Kementerian Imipas berkolaborasi dengan desainer IFC yakni Sofie, Lisa Fitria, dan Irmasari. Kolaborasi ini mengintegrasikan produk kerajinan warga binaan—seperti batik, anyaman, bordir, dan produk kulit—dengan desain fashion kontemporer menciptakan nilai tambah estetika dan komersial.
“Program ‘Beyond Beauty ini memposisikan warga binaan sebagai co-creator dalam industri fashion profesional. Kami tidak hanya mengajarkan keterampilan, tetapi juga membangun kepercayaan diri, identitas positif, dan harapan akan masa depan yang lebih baik,” ujar Mashudi.
Mashudi mnegaskan, program pembinaan lapas yang mendukung kolaborasi ini berfokus pada pengembangan produk fashion melalui tiga pilar, yaitu quality control dengan pendekatan edukatif, capsule collection dengan narasi transformasi, dan storytelling sebagai strategi branding.

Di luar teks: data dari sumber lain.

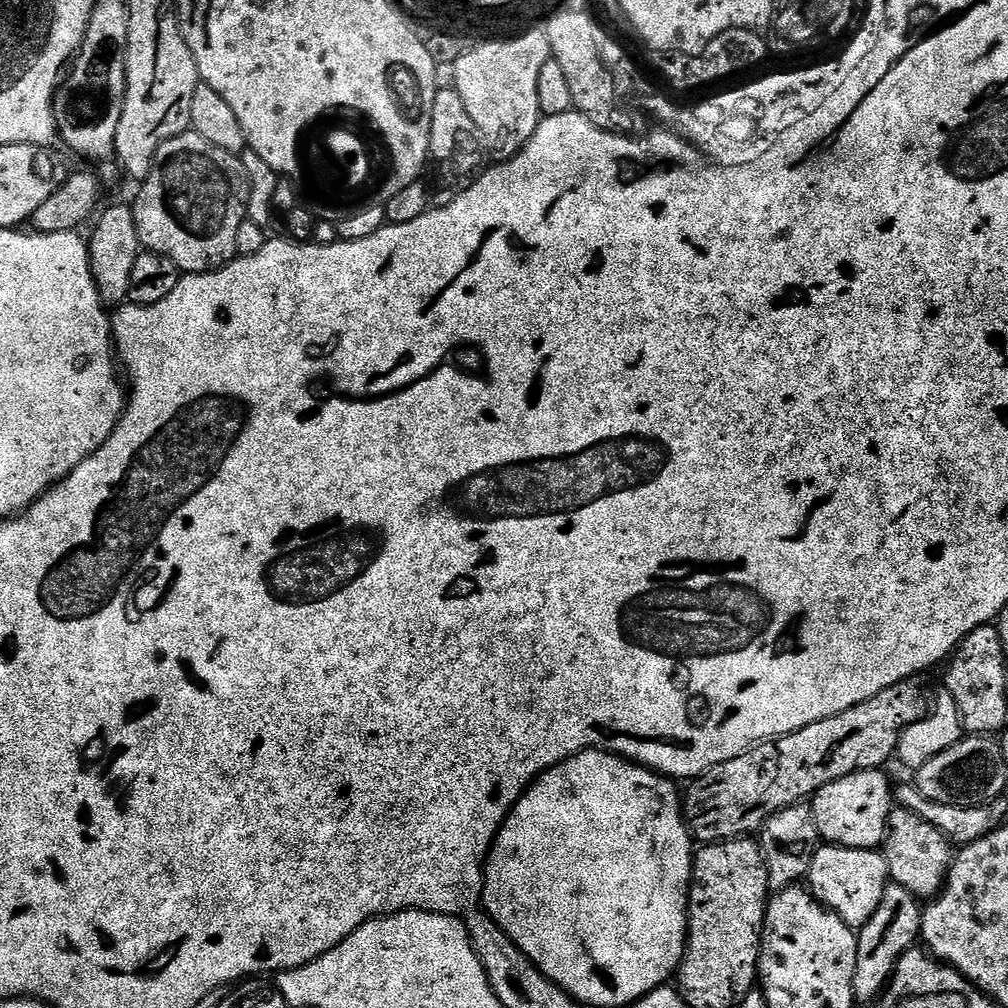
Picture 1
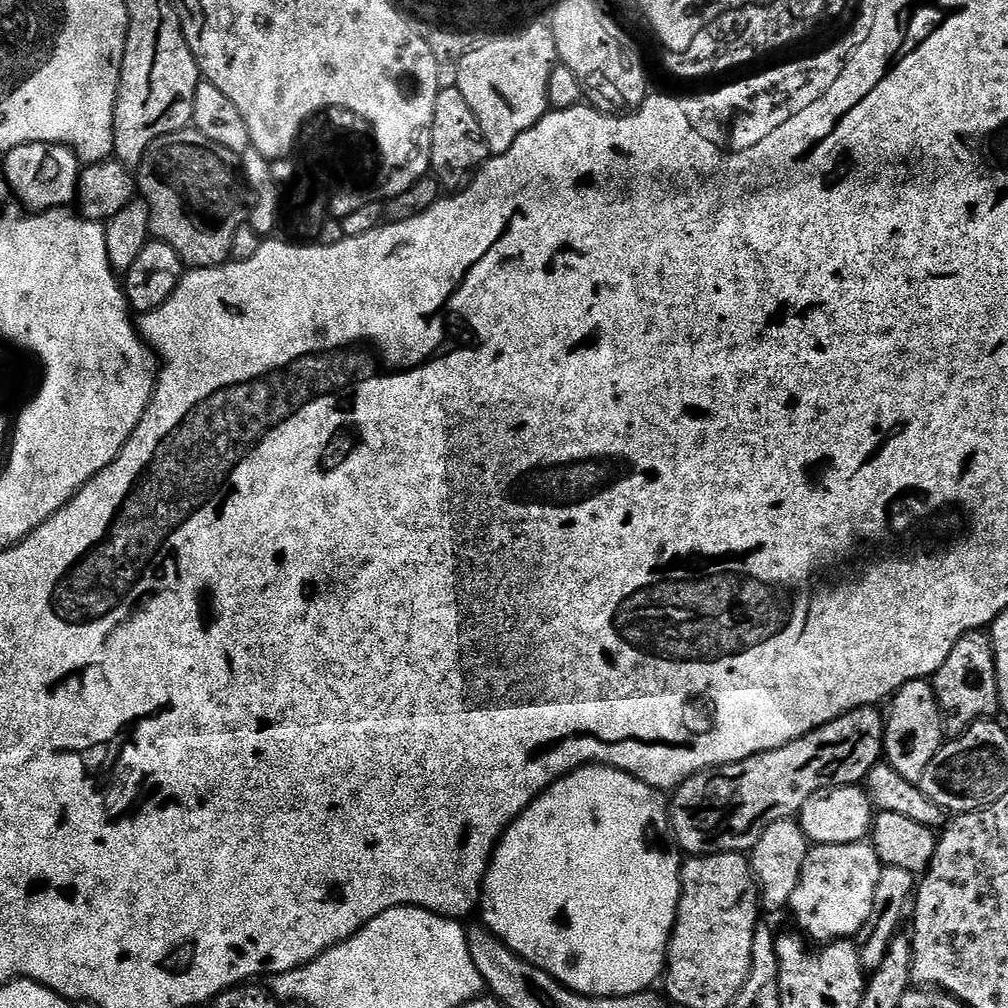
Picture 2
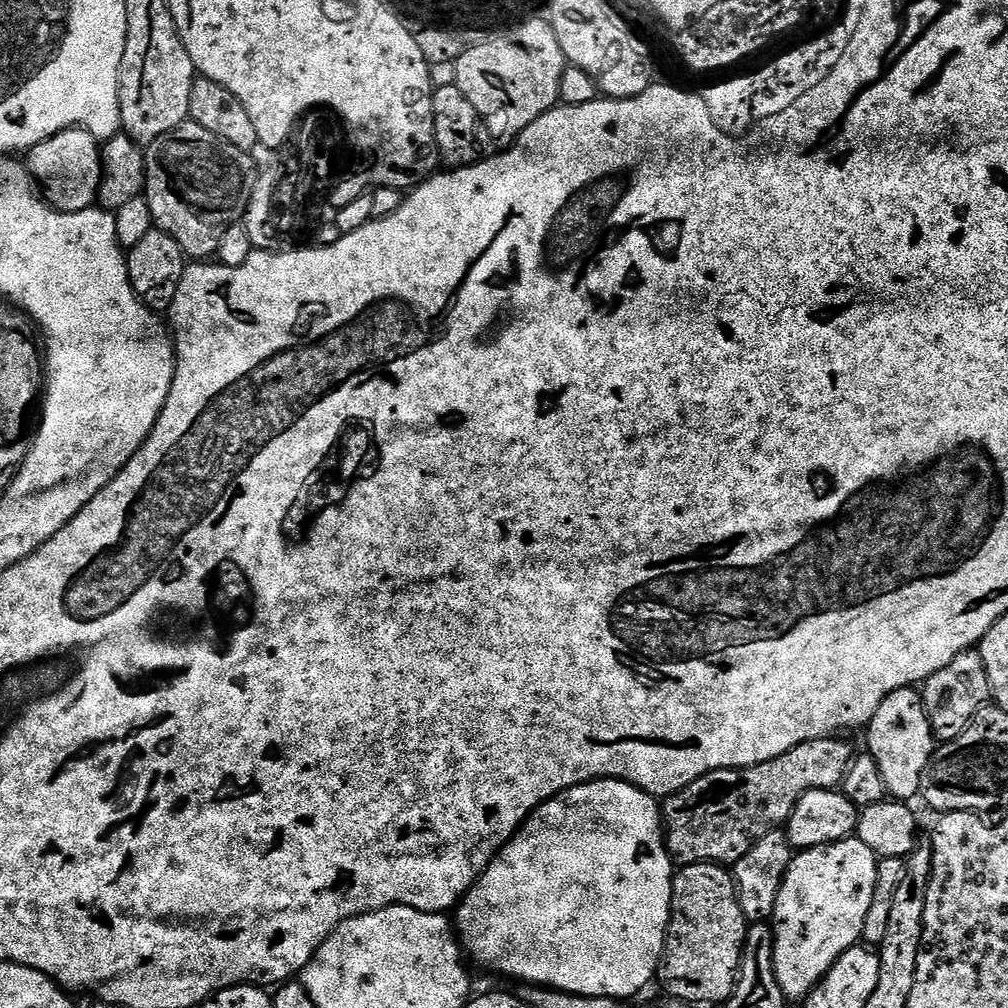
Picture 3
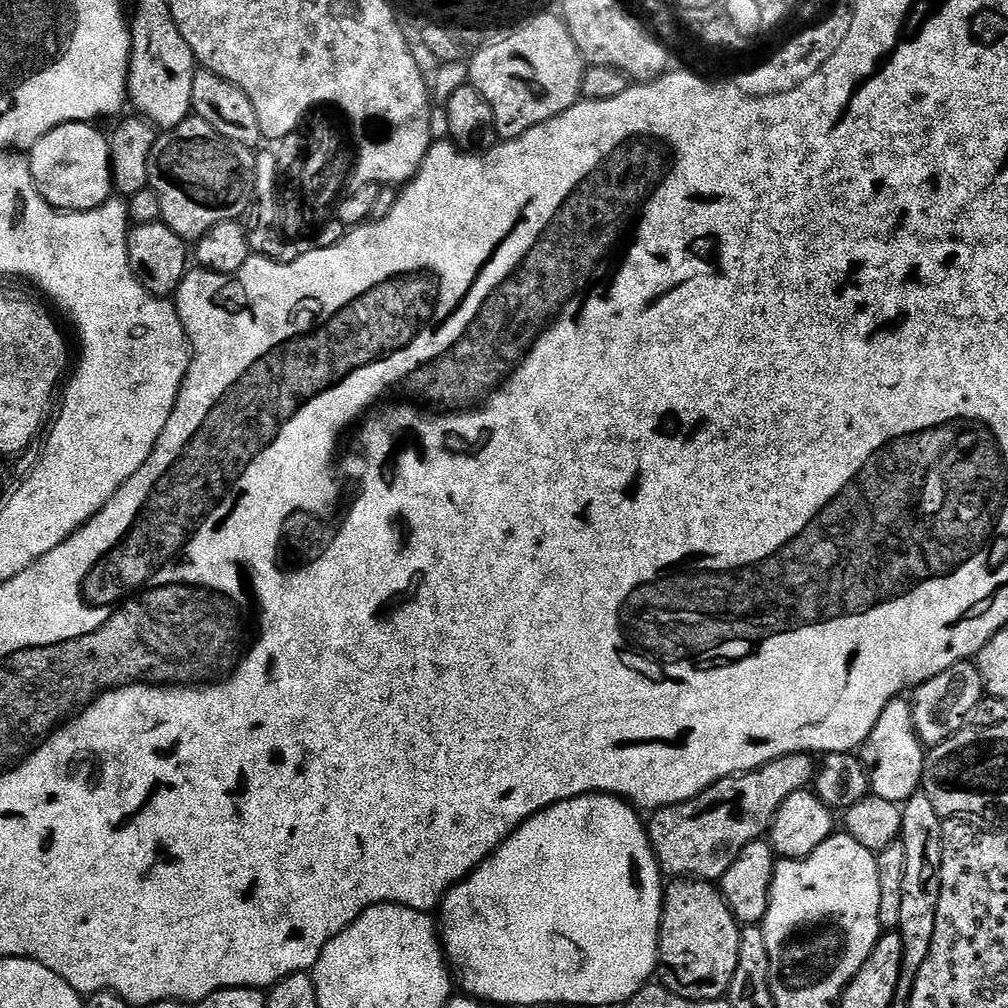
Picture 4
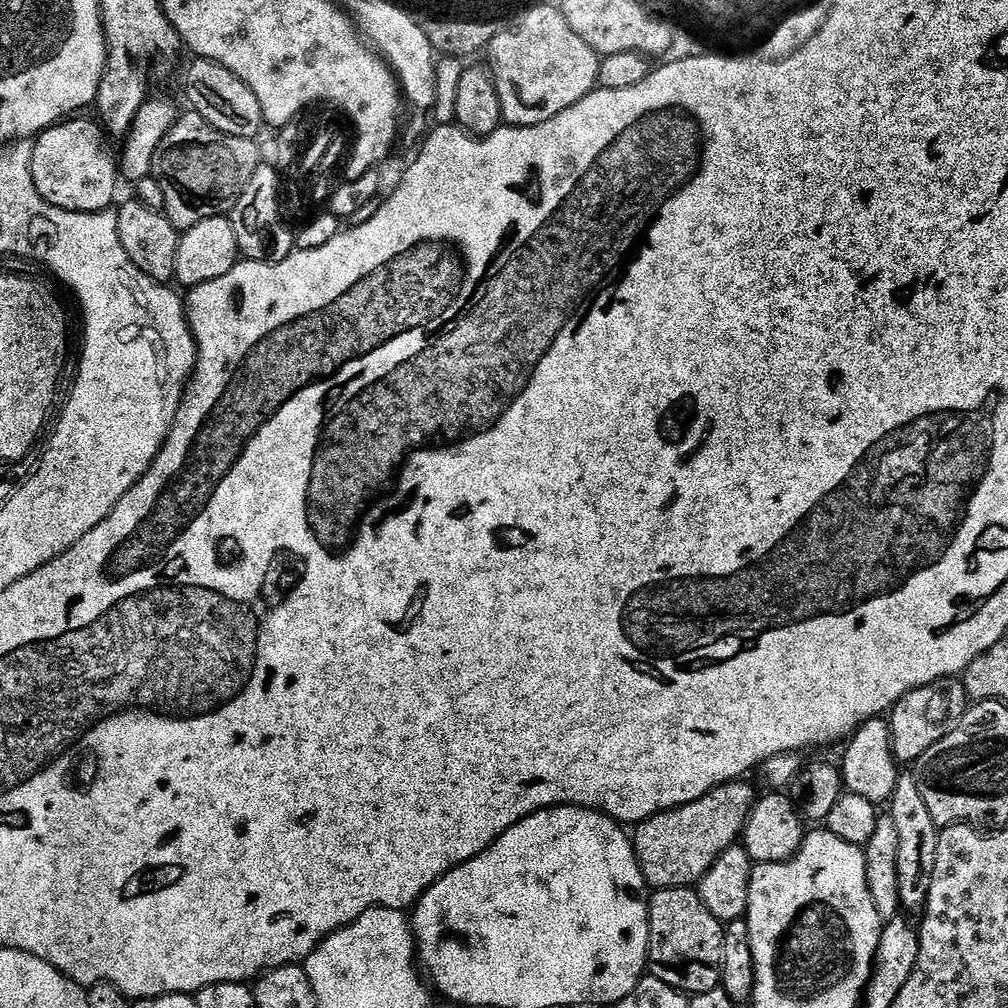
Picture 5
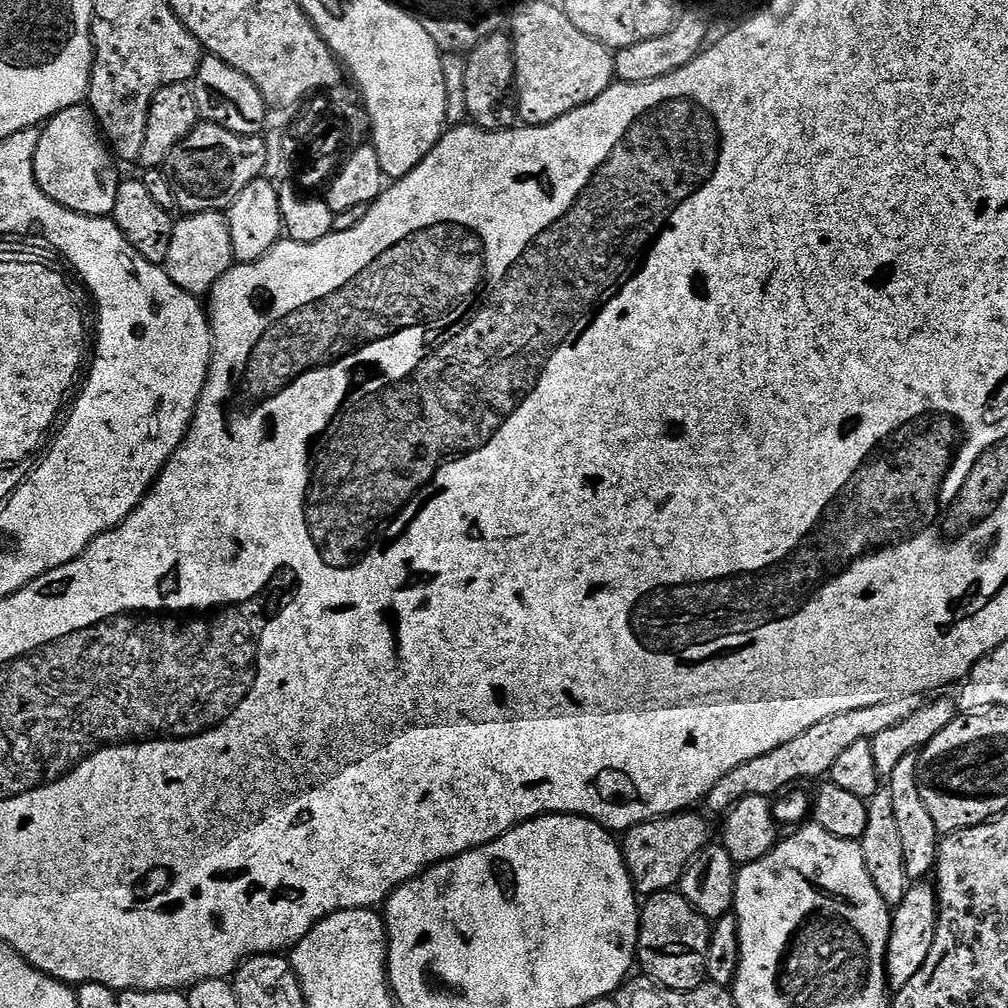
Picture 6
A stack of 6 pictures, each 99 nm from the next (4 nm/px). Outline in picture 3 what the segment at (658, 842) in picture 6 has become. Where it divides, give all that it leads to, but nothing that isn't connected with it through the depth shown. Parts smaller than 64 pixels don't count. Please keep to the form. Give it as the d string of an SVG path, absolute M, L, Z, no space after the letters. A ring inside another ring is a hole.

Hal itu, dapat mengubah “produk narapidana” menjadi “transformative fashion” yang bermakna secara sosial dan bernilai tinggi secara ekonomi. “Ini dapat meningkatkan value dari kreasi anak atas permintaan fashion,” ujarnya.
Ketua IFC Lenny Agustin mengatakan, Bali Fashion Trend 2026 menjadi platform strategis untuk memperkenalkan hasil kolaborasi ini kepada pasar global. Itu karena, Advisory IFC Ali Charisma menyambut baik kolaborasi ini sebagai bentuk kontribusi nyata industri fashion terhadap transformasi sosial.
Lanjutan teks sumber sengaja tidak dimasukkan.